→ Brief:
Print each entry in full, word for word, with no pictures in the result.

→ Provided entries:
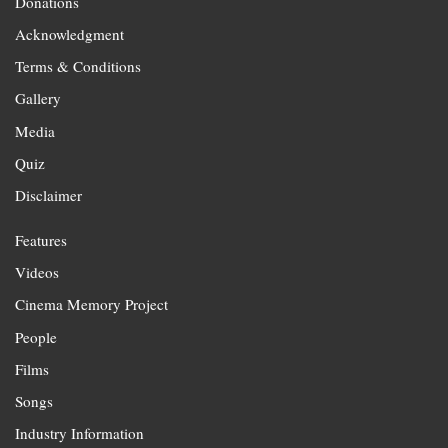
Donations
Acknowledgment
Terms & Conditions
Gallery
Media
Quiz
Disclaimer
Features
Videos
Cinema Memory Project
People
Films
Songs
Industry Information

→ Solution below:
Donations
Acknowledgment
Terms & Conditions
Gallery
Media
Quiz
Disclaimer
Features
Videos
Cinema Memory Project
People
Films
Songs
Industry Information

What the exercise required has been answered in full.